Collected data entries
****************

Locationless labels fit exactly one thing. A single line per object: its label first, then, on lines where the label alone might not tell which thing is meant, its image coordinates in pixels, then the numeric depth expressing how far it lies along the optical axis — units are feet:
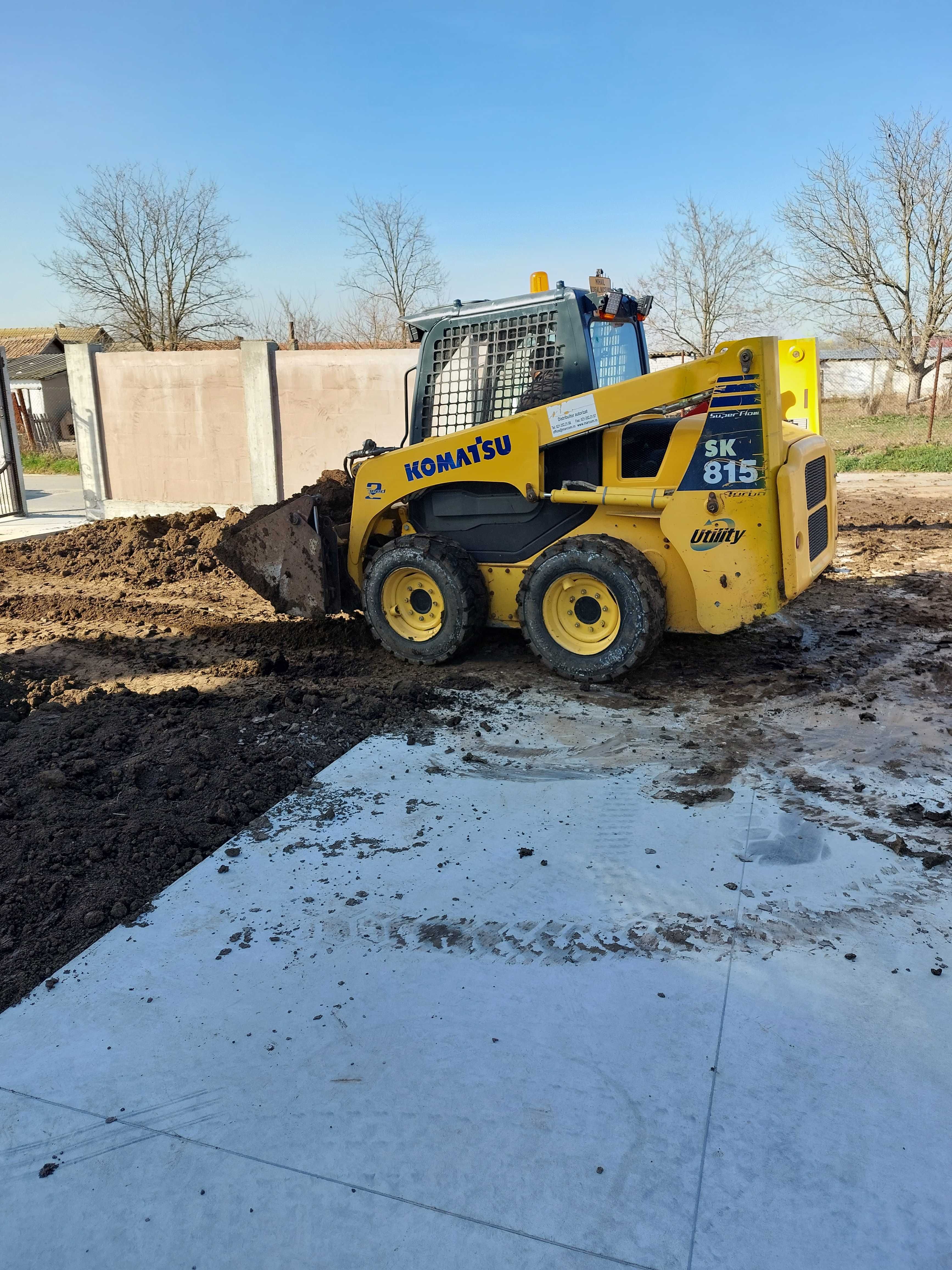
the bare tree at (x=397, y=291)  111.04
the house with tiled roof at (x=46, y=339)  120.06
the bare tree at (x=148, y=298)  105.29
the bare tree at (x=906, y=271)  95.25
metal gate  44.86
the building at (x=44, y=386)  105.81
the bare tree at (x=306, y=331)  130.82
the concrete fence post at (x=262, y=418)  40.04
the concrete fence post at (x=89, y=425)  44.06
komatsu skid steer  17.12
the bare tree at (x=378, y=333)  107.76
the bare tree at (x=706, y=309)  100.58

****************

** THE TASK **
Begin with the line that contains "the bare tree at (x=306, y=331)" and quote each line after it exactly, stopping after the last line of the data.

** TASK RESPONSE **
the bare tree at (x=306, y=331)  130.82
the concrete fence post at (x=262, y=418)  40.04
the concrete fence post at (x=89, y=425)  44.06
komatsu skid steer  17.12
the bare tree at (x=378, y=333)  107.76
the bare tree at (x=706, y=309)  100.58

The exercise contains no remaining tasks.